Maintain a strong focus on Quality of Care in the CMNH research strategy and work plans.
Neglected Tropical Diseases
Refine and promote use of tools to detect pathogens and vectors (diagnostics, vector sampling methods, data management systems) to enable health systems to detect and respond rapidly to resurgences in NTDs.
Strengthen quantitative expertise within disease endemic countries to assist in the design, implementation, monitoring and evaluation of locally appropriate control programmes against NTDs.
Identify how existing national health systems and international programmes implementing preventive chemotherapy might deliver more complex interventions that combine mass-drug administration, case detection and treatment, vector control and disability management.
Develop methods and approaches for inter-sectoral action (for example partnership with education, sanitation, transport and gender/social welfare).
Evaluate enablers at local level for inter-sectoral action including roles for close to community providers.
Develop and evaluate mechanisms to support equity and access: such health insurance/social protection with a focus on reducing indirect costs and catastrophic health expenditure.
Explore the opportunities to build platforms for action in fragile and conflict affected states.
We have together set the collaboration off to an enthusiastic start.

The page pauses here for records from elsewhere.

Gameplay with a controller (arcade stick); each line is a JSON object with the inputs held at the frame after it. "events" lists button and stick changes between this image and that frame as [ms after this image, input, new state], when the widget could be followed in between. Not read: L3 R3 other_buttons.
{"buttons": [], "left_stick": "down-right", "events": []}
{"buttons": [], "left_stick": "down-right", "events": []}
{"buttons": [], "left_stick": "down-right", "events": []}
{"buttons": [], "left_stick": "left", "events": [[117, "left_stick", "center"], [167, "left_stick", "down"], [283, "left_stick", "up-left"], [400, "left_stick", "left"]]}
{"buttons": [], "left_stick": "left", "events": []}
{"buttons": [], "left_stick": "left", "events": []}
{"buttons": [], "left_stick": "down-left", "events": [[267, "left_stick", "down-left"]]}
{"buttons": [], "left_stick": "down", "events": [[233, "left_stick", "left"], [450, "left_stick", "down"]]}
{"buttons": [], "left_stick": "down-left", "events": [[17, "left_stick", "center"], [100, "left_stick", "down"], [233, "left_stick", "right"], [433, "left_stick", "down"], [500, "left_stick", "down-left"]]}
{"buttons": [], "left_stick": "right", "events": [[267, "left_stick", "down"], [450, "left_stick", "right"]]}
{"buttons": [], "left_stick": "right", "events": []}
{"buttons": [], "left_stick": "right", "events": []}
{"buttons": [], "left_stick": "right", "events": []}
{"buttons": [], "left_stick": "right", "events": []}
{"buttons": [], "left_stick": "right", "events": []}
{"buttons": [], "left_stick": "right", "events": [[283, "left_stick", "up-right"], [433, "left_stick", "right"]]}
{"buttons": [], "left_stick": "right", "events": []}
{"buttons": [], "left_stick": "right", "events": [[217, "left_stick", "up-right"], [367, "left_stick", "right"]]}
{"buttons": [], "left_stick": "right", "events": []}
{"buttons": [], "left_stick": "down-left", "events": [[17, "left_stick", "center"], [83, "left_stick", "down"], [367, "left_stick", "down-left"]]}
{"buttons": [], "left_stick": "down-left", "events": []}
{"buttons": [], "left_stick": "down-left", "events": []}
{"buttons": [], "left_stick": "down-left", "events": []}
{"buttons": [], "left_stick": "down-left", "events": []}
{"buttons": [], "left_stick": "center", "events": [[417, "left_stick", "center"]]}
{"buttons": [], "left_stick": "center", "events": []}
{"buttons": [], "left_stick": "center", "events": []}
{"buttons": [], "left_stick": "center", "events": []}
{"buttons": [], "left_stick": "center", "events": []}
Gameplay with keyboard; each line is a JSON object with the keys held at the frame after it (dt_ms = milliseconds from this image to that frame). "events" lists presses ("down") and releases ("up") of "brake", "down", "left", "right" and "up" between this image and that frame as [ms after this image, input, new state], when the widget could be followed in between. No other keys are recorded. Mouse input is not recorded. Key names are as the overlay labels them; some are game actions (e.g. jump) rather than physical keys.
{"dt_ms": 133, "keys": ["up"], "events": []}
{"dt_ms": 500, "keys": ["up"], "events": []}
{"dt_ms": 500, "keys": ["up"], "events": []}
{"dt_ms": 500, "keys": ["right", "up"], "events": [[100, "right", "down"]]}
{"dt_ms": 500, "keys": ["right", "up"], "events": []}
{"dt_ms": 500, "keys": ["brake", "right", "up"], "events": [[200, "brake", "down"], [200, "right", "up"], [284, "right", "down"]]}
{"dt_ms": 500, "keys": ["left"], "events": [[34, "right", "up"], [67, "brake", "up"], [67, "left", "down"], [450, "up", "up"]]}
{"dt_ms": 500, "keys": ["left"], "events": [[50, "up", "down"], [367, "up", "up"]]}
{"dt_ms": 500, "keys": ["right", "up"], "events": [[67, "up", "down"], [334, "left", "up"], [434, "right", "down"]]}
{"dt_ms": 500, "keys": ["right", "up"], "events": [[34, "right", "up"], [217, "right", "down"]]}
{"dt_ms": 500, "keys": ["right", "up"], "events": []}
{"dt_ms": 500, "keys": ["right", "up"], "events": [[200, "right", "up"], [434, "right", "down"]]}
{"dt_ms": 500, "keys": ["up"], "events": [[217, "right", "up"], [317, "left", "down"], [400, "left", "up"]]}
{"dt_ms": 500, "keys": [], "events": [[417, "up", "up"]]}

Our next challenge is to ensure that we now capitalise on the energy and ideas. As we keep our sights firmly on the medium- to long-term future, we need to keep in mind that CAHRD's focus on poorer populations looks set to remain a key priority. As Chris Whitty, Chief Scientific Advisor to the UK's Department for International Development, predicted during the consultation: “While the numbers in the middle classes in developing countries will clearly grow—gross national income (GNI) in developing countries is set to double in the next 10 years—the numbers of skilled health providers is set to expand more slowly. By the laws of supply and demand, these providers will be pulled away from providing quality health care for the poorest”. We really have to collaborate effectively, and energetically, to transform the future of health systems that serve those in greatest need.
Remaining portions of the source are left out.